On the face of it, using a benchmark such as CPI may seem like a reasonable outcome. However, simply defaulting to CPI price increases does not necessarily mean that prices will reflect efficient costs over time. Firstly, what is the starting point; initially prices may not reflect efficient cost. Further, increasing volumes could mean that the average cost of providing services may actually decrease over time while, at the same time, revenues may increase due to both higher volumes and prices. This could increase the gap between costs and revenues and (potentially) monopoly rents.
And finally, I will touch on the Port of Fremantle, which is the last capital city port in Australia to be privatised.

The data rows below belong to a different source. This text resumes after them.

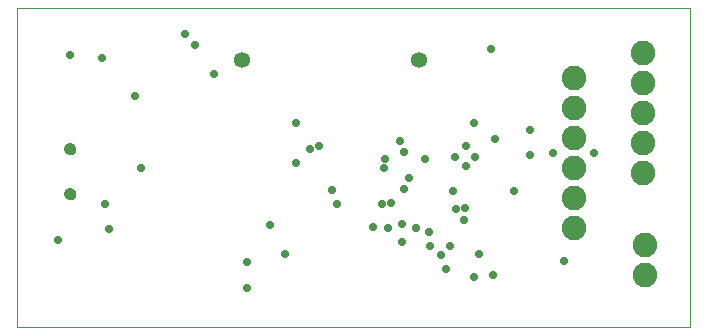
<source format=gbs>
G75*
G70*
%OFA0B0*%
%FSLAX24Y24*%
%IPPOS*%
%LPD*%
%AMOC8*
5,1,8,0,0,1.08239X$1,22.5*
%
%ADD10C,0.0000*%
%ADD11C,0.0415*%
%ADD12C,0.0535*%
%ADD13C,0.0820*%
%ADD14C,0.0280*%
D10*
X001213Y000274D02*
X001213Y010904D01*
X023654Y010904D01*
X023654Y000274D01*
X001213Y000274D01*
X002834Y004707D02*
X002836Y004732D01*
X002842Y004757D01*
X002851Y004781D01*
X002864Y004803D01*
X002881Y004823D01*
X002900Y004840D01*
X002921Y004854D01*
X002945Y004864D01*
X002969Y004871D01*
X002995Y004874D01*
X003020Y004873D01*
X003045Y004868D01*
X003069Y004859D01*
X003092Y004847D01*
X003112Y004832D01*
X003130Y004813D01*
X003145Y004792D01*
X003156Y004769D01*
X003164Y004745D01*
X003168Y004720D01*
X003168Y004694D01*
X003164Y004669D01*
X003156Y004645D01*
X003145Y004622D01*
X003130Y004601D01*
X003112Y004582D01*
X003092Y004567D01*
X003069Y004555D01*
X003045Y004546D01*
X003020Y004541D01*
X002995Y004540D01*
X002969Y004543D01*
X002945Y004550D01*
X002921Y004560D01*
X002900Y004574D01*
X002881Y004591D01*
X002864Y004611D01*
X002851Y004633D01*
X002842Y004657D01*
X002836Y004682D01*
X002834Y004707D01*
X002834Y006203D02*
X002836Y006228D01*
X002842Y006253D01*
X002851Y006277D01*
X002864Y006299D01*
X002881Y006319D01*
X002900Y006336D01*
X002921Y006350D01*
X002945Y006360D01*
X002969Y006367D01*
X002995Y006370D01*
X003020Y006369D01*
X003045Y006364D01*
X003069Y006355D01*
X003092Y006343D01*
X003112Y006328D01*
X003130Y006309D01*
X003145Y006288D01*
X003156Y006265D01*
X003164Y006241D01*
X003168Y006216D01*
X003168Y006190D01*
X003164Y006165D01*
X003156Y006141D01*
X003145Y006118D01*
X003130Y006097D01*
X003112Y006078D01*
X003092Y006063D01*
X003069Y006051D01*
X003045Y006042D01*
X003020Y006037D01*
X002995Y006036D01*
X002969Y006039D01*
X002945Y006046D01*
X002921Y006056D01*
X002900Y006070D01*
X002881Y006087D01*
X002864Y006107D01*
X002851Y006129D01*
X002842Y006153D01*
X002836Y006178D01*
X002834Y006203D01*
D11*
X003001Y006203D03*
X003001Y004707D03*
D12*
X008725Y009181D03*
X014632Y009162D03*
D13*
X019796Y008581D03*
X019796Y007581D03*
X019796Y006581D03*
X019796Y005581D03*
X019796Y004581D03*
X019796Y003581D03*
X022158Y003006D03*
X022158Y002006D03*
X022080Y005408D03*
X022080Y006408D03*
X022080Y007408D03*
X022080Y008408D03*
X022080Y009408D03*
D14*
X018310Y006839D03*
X017148Y006554D03*
X016459Y007085D03*
X016174Y006298D03*
X016489Y005943D03*
X016174Y005629D03*
X015820Y005943D03*
X014835Y005865D03*
X014127Y006101D03*
X013497Y005865D03*
X013467Y005560D03*
X014284Y005235D03*
X014107Y004861D03*
X013694Y004408D03*
X013379Y004369D03*
X014048Y003699D03*
X013576Y003581D03*
X013083Y003601D03*
X014048Y003109D03*
X014520Y003581D03*
X014944Y003443D03*
X014983Y002961D03*
X015347Y002676D03*
X015662Y002991D03*
X016607Y002715D03*
X015505Y002203D03*
X016440Y001928D03*
X017080Y002006D03*
X019442Y002459D03*
X016135Y003857D03*
X016144Y004231D03*
X015859Y004221D03*
X015761Y004812D03*
X017798Y004812D03*
X018310Y006022D03*
X019097Y006091D03*
X020465Y006091D03*
X017011Y009556D03*
X013999Y006485D03*
X011292Y006298D03*
X010977Y006219D03*
X010505Y005747D03*
X011715Y004851D03*
X011893Y004388D03*
X009648Y003660D03*
X010141Y002695D03*
X008871Y002430D03*
X008871Y001583D03*
X004274Y003542D03*
X004137Y004359D03*
X002581Y003178D03*
X005337Y005560D03*
X005150Y007971D03*
X004038Y009236D03*
X002975Y009354D03*
X006804Y010038D03*
X007158Y009684D03*
X007788Y008694D03*
X010505Y007085D03*
M02*

</source>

The port, including the Kwinana precinct, handles almost all of WA’s container trade, it also handles most of WA’s livestock exports, motor vehicle imports, as well as bulk grain and mineral exports.
To date we have expressed concern about the initial proposal by the WA Government to offer the new owner of the Port of Fremantle the first right to develop a new port south of Fremantle in the future. As I’ve already covered, allowing the owner of the existing facility the right to develop a new port forecloses the potential for future competition between two Fremantle ports. This limits the competitive constraint on the privatised port operator, to the detriment of users.
If the privatisation is to benefit the WA economy, it is important that it does not create or maintain a market structure that will hinder potential future competition. The ACCC is continuing to engage with the Western Australian Government on this issue and the regulatory framework.
The ACCC is not against privatisation; indeed we are doing a lot to protect it.
We consider that privatising assets solely to maximise sale prices at the expense of competition (either now or in the future) reinforces understandable perceptions that privatisation raises prices, and is a tax on future generations. While governments may have the initial benefit of revenue from the sale, over the long term the impact of reduced competition and efficiency and higher prices will harm consumers and the economy.
To avoid this, appropriate regulatory regimes should be in place before assets with monopoly characteristics are privatised. From our perspective, this is best achieved through a negotiate-arbitrate framework.
So far we have achieved some positive outcomes in our engagement with some governments. Moreover, it has been heartening to see the public debate re-invigorate discussions around competition and efficiency objectives.